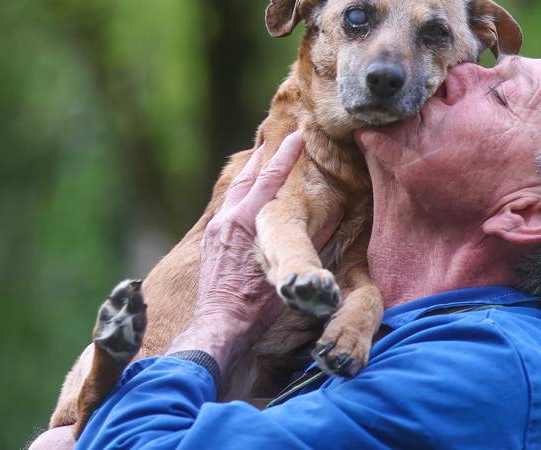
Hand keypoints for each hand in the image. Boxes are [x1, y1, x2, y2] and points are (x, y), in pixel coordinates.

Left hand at [167, 132, 304, 378]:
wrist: (220, 324)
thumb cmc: (255, 305)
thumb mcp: (286, 269)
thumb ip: (307, 240)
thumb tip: (331, 218)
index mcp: (246, 221)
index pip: (270, 178)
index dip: (286, 155)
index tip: (297, 135)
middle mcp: (227, 219)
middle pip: (246, 178)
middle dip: (262, 157)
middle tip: (275, 139)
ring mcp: (215, 231)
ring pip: (233, 192)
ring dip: (248, 175)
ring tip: (260, 163)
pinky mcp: (210, 242)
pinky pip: (225, 209)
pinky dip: (238, 196)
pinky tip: (245, 201)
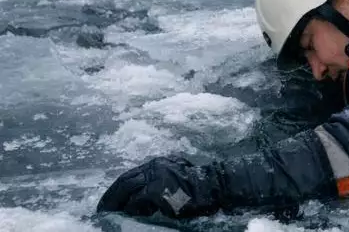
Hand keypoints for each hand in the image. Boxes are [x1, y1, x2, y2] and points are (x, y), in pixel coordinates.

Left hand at [96, 157, 224, 218]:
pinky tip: (130, 216)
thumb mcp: (176, 178)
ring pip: (127, 189)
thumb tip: (141, 200)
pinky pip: (137, 201)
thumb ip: (160, 181)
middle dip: (110, 197)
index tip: (109, 201)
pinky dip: (132, 209)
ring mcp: (156, 177)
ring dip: (116, 204)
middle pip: (124, 181)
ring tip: (109, 215)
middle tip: (102, 211)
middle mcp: (155, 166)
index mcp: (158, 163)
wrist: (216, 186)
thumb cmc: (199, 187)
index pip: (130, 175)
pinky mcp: (158, 190)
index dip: (117, 189)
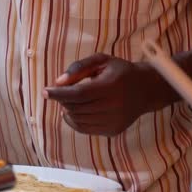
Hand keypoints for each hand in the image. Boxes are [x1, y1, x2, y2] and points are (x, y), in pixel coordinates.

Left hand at [43, 53, 162, 136]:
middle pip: (77, 107)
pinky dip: (74, 121)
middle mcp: (114, 106)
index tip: (45, 91)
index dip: (59, 94)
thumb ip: (79, 67)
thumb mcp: (101, 60)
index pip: (79, 94)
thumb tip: (58, 82)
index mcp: (111, 86)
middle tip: (59, 93)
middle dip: (62, 100)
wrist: (146, 90)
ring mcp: (114, 121)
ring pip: (79, 120)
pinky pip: (85, 129)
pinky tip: (73, 111)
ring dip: (67, 110)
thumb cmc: (119, 72)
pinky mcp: (113, 130)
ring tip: (68, 101)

• • • • • • •

Exercise requirements — Return only the number of lines in the data above that include the word "index".

Your solution — 12